Model File Management

GPUStack allows admins to download and manage model files.

Add Model File

GPUStack currently supports models from Hugging Face, ModelScope, Ollama, and local paths. To add model files, navigate to the Resources page and click the Model Files tab.

Add a Hugging Face Model

Click the Add Model File button and select Hugging Face from the dropdown.
Use the search bar in the top left to find a model by name, e.g., Qwen/Qwen2.5-0.5B-Instruct. To search only for GGUF models, check the GGUF checkbox.
(Optional) For GGUF models, select the desired quantization format from Available Files.
Select the target worker to download the model file.
(Optional) Specify a Local Directory to download the model to a custom path instead of the GPUStack cache directory.
Click the Save button.

Add a ModelScope Model

Click the Add Model File button and select ModelScope from the dropdown.
Use the search bar in the top left to find a model by name, e.g., Qwen/Qwen2.5-0.5B-Instruct. To search only for GGUF models, check the GGUF checkbox.
(Optional) For GGUF models, select the desired quantization format from Available Files.
Select the target worker to download the model file.
(Optional) Specify a Local Directory to download the model to a custom path instead of the GPUStack cache directory.
Click the Save button.

Add an Ollama Model

Warning

As of version v0.6.1, Ollama model source is deprecated. For more context, please refer to the GitHub issue.

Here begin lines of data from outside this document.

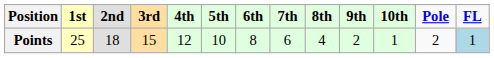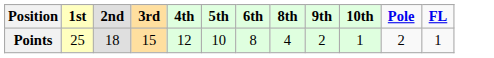- column: 7th | 6
Points | FL: lightblue background -> no background
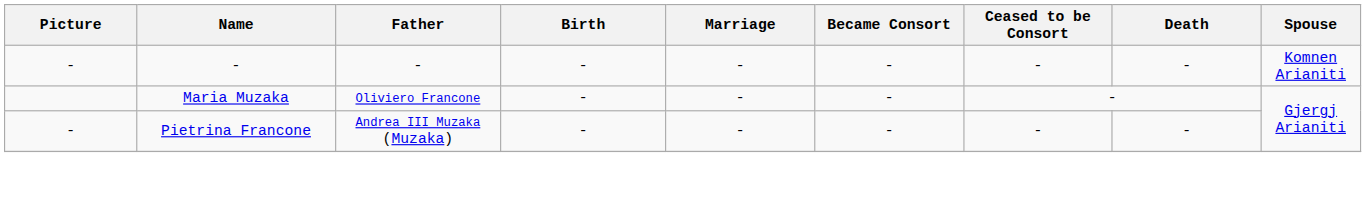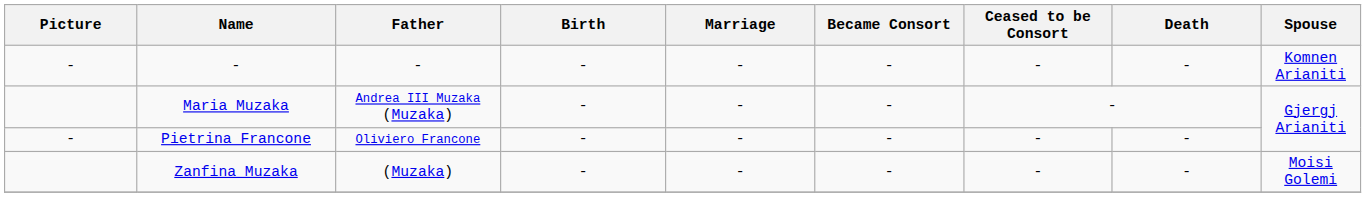Maria Muzaka | Father: Oliviero Francone -> Andrea III Muzaka (Muzaka)
Pietrina Francone | Father: Andrea III Muzaka (Muzaka) -> Oliviero Francone
+ row: Zanfina Muzaka | (Muzaka) | - | - | - | - | - | Moisi Golemi
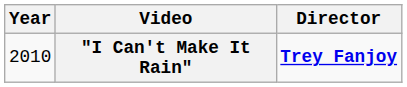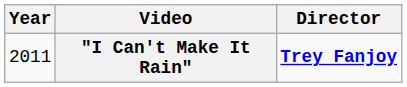"I Can't Make It Rain" | Year: 2010 -> 2011
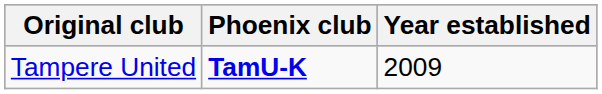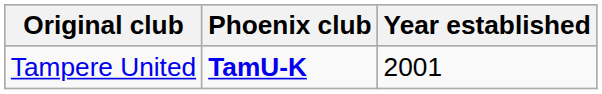Tampere United | Year established: 2009 -> 2001
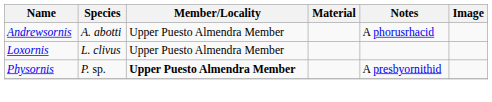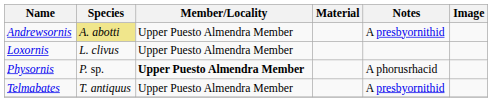Andrewsornis | Species: no background -> khaki background
Andrewsornis | Notes: A phorusrhacid -> A presbyornithid
Physornis | Notes: A presbyornithid -> A phorusrhacid
+ row: Telmabates | T. antiquus | Upper Puesto Almendra Member | A presbyornithid
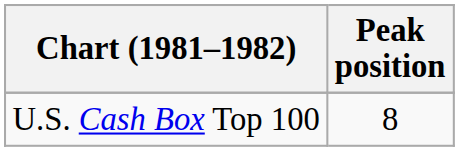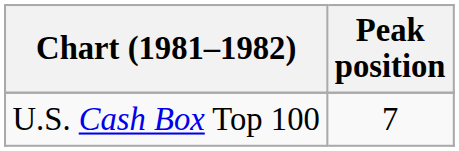U.S. Cash Box Top 100 | Peak position: 8 -> 7
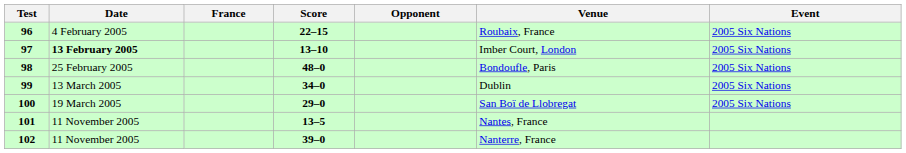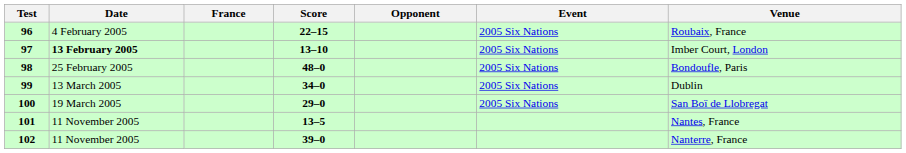columns swapped: Venue <-> Event
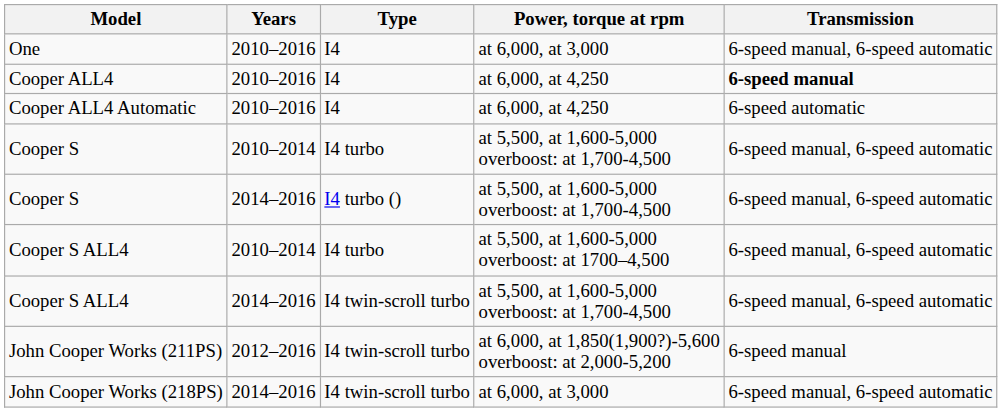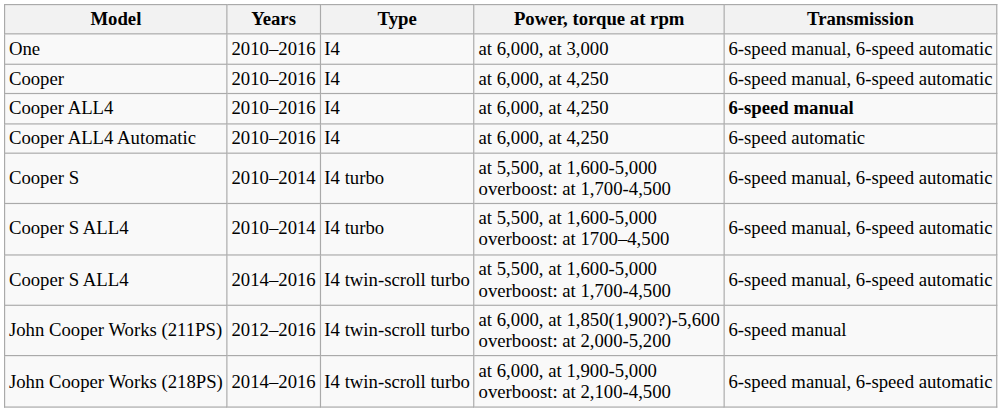+ row: Cooper | 2010–2016 | I4 | at 6,000, at 4,250 | 6-speed manual, 6-speed automatic
- row: Cooper S | 2014–2016 | I4 turbo () | at 5,500, at 1,600-5,000 overboost: at 1,700-4,500 | 6-speed manual, 6-speed automatic
John Cooper Works (218PS) | Power, torque at rpm: at 6,000, at 3,000 -> at 6,000, at 1,900-5,000 overboost: at 2,100-4,500
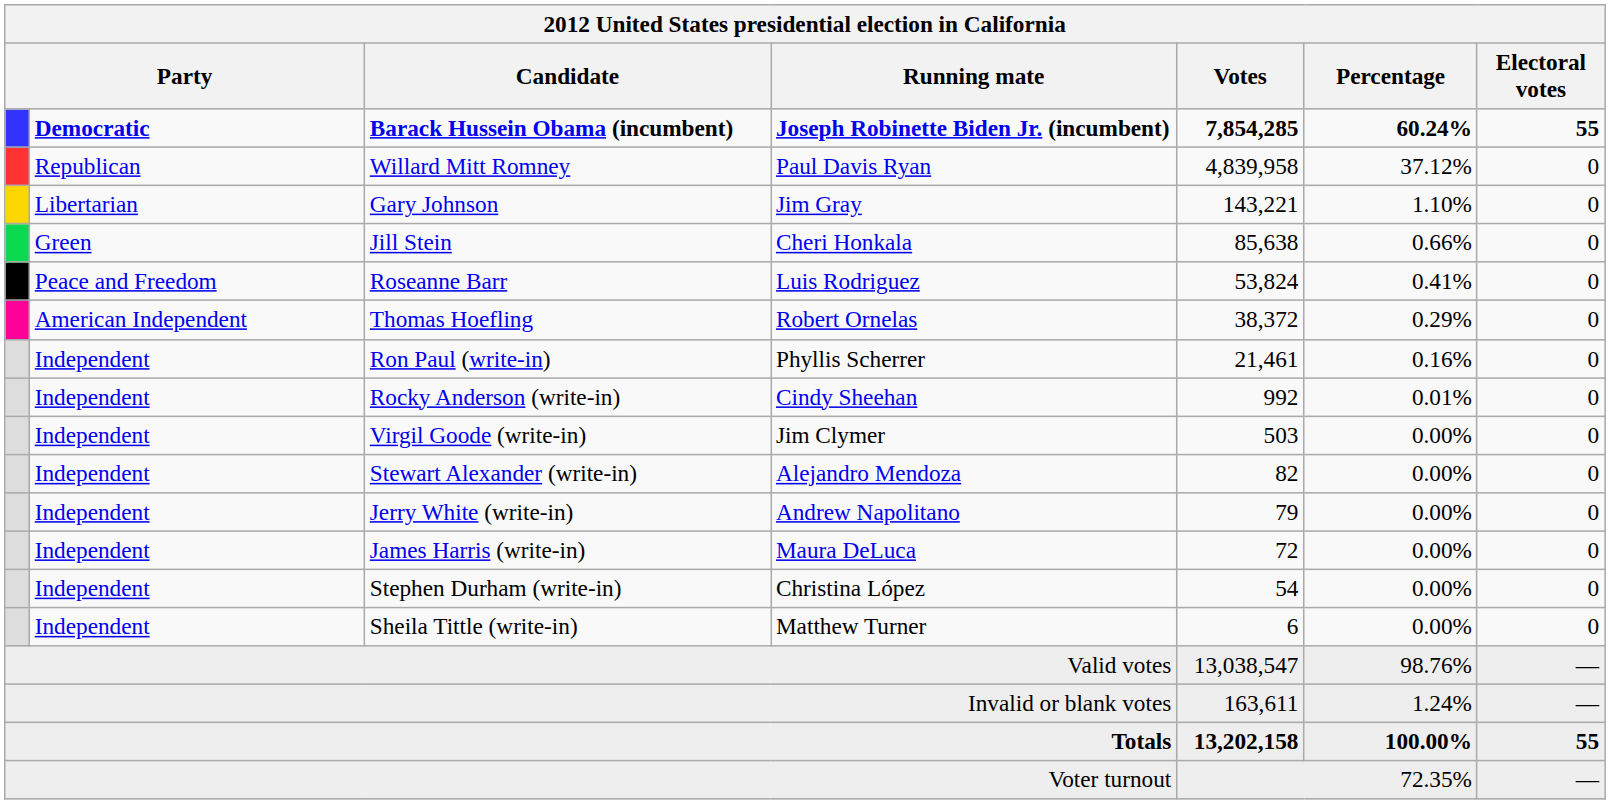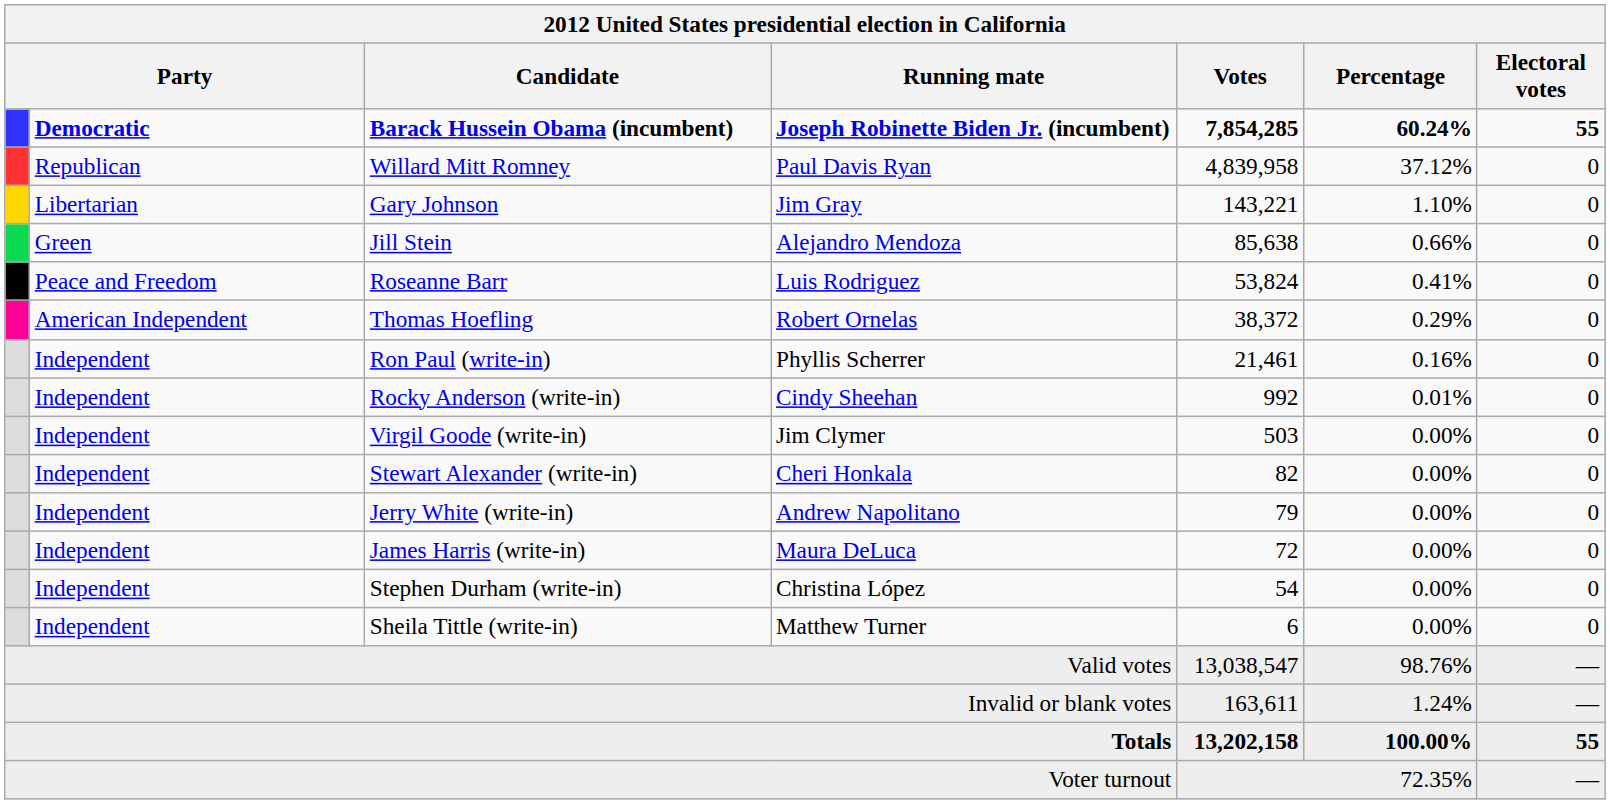Jill Stein | Running mate: Cheri Honkala -> Alejandro Mendoza
Stewart Alexander (write-in) | Running mate: Alejandro Mendoza -> Cheri Honkala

Click the Add Model File button and select Ollama Library from the dropdown.
Select a model from the dropdown list or input a custom Ollama model, e.g., llama3, llama3:70b, or youraccount/llama3:70b.
Select the target worker to download the model file.
(Optional) Specify a Local Directory to download the model to a custom path instead of the GPUStack cache directory.
Click the Save button.

Add a Local Path Model

You can add models from a local path. The path can be a directory (e.g., a Hugging Face model folder) or a file (e.g., a GGUF model) located on the worker.

Click the Add Model File button and select Local Path from the dropdown.
Enter the Model Path.
Select the target worker.
Click the Save button.

Retry Download

If a model file download fails, you can retry it:

Navigate to the Resources page and click the Model Files tab.
Locate the model file with an error status.
Click the ellipsis button in the Operations column and select Retry Download.
GPUStack will attempt to download the model file again from the specified source.

Deploy Model

Models can be deployed from model files. Since the model is stored on a specific worker, GPUStack will add a worker selector using the worker-name key to ensure proper scheduling.

Navigate to the Resources page and click the Model Files tab.
Find the model file you want to deploy.
Click the Deploy button in the Operations column.
Review or adjust the Name, Replicas, and other deployment parameters.
Click the Save button.

Delete Model File

Navigate to the Resources page and click the Model Files tab.
Find the model file you want to delete.
Click the ellipsis button in the Operations column and select Delete.
(Optional) Check the Also delete the file from disk option.
Click the Delete button to confirm.